@spaceisdarkgreen Think previous issues have been more or less been resolved. But what I still not understand is the reason to encode as intermediate step the formulae as sets. Lets stick on formalist's picture only. So we have 3 levels: 1) metatheory 2) background theory T' 3) object theory T. The formula $\varphi(x)$ is a priori written in language of object theory T, and by assumption $\exists^! x\, \varphi(x)$ is provable in T.

@spaceisdarkgreen ...So far we are in object theory. Now, background theory is formalized theory - as we are formalists -about object theory. So in backgrd theory we are dealing with formulae like eg $T \vdash \exists ! x\varphi(x)$ and $M\models \exists ! x\varphi(x)$ (M model of T), right? (as about(!) T). Now my question is why is it neccessary as you suggested to encode the formulae from this background theory in sets as you claimed above?

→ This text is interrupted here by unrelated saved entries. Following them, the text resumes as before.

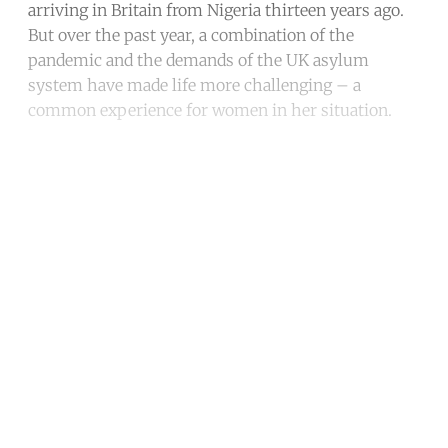
arriving in Britain from Nigeria thirteen years ago.
But over the past year, a combination of the
pandemic and the demands of the UK asylum
system have made life more challenging – a
common experience for women in her situation.
Continue reading with a free
account
Subscribe for free
Already have an account?
Sign in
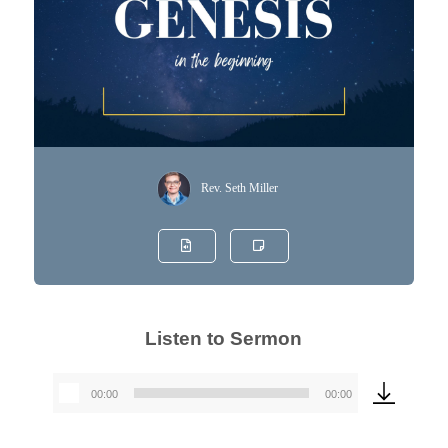
Rev. Seth Miller
Listen to Sermon
00:00
00:00
Audio
Player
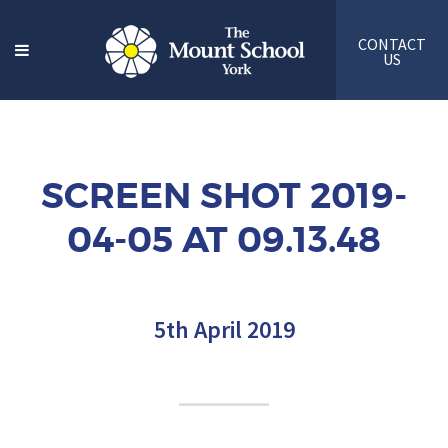
CONTACT
US
SCREEN SHOT 2019-
04-05 AT 09.13.48
5th April 2019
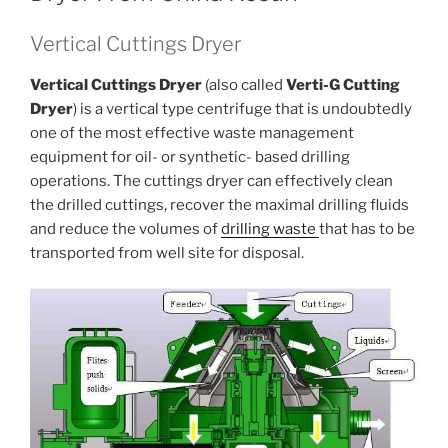
Vertical Cuttings Dryer
Vertical Cuttings Dryer
(also called
Verti-G Cutting
Dryer
) is a vertical type centrifuge that is undoubtedly
one of the most effective waste management
equipment for oil- or synthetic- based drilling
operations. The cuttings dryer can effectively clean
the drilled cuttings, recover the maximal drilling fluids
and reduce the volumes of
drilling waste
that has to be
transported from well site for disposal.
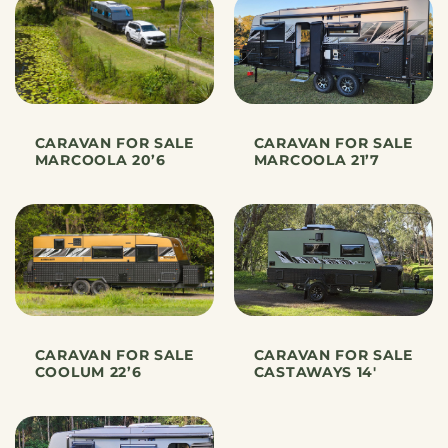
CARAVAN FOR SALE
CARAVAN FOR SALE
MARCOOLA 20’6
MARCOOLA 21’7
CARAVAN FOR SALE
CARAVAN FOR SALE
COOLUM 22’6
CASTAWAYS 14′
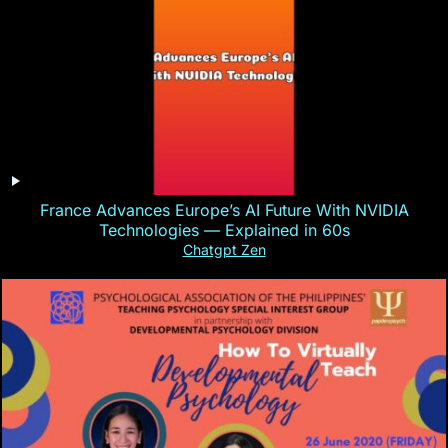
France Advances Europe’s AI Future With NVIDIA
Technologies — Explained in 60s
Chatgpt Zen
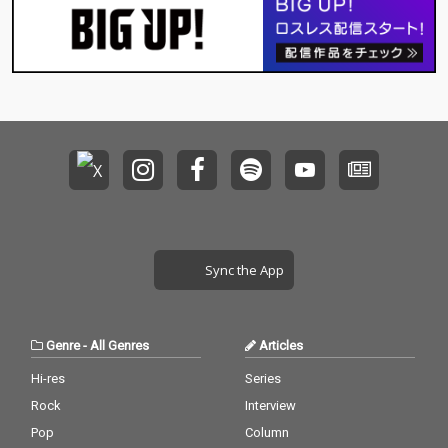
Sync the App
Genre
-
All Genres
Articles
Hi-res
Series
Rock
Interview
Pop
Column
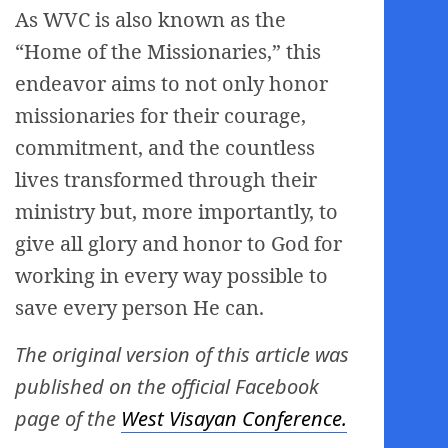
As WVC is also known as the
“Home of the Missionaries,” this
endeavor aims to not only honor
missionaries for their courage,
commitment, and the countless
lives transformed through their
ministry but, more importantly, to
give all glory and honor to God for
working in every way possible to
save every person He can.
The original version of this article was
published on the official Facebook
page of the
West Visayan Conference.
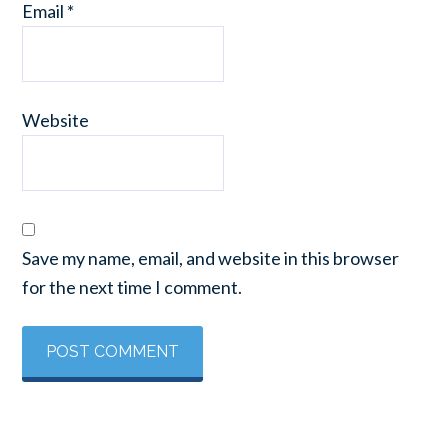
Email
*
Website
Save my name, email, and website in this browser
for the next time I comment.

@spaceisdarkgreen Presumably I not understand what is going on in that part, but it appears strange to me how we proceed there: We take a formula in already formal background theory and encode it as a set. What is the meaning behind this procedure?

@spaceisdarkgreen As, if we as formalists assume that the background theory 2) is already a formal theory, what is the sense to "formalize" the formulae contained there?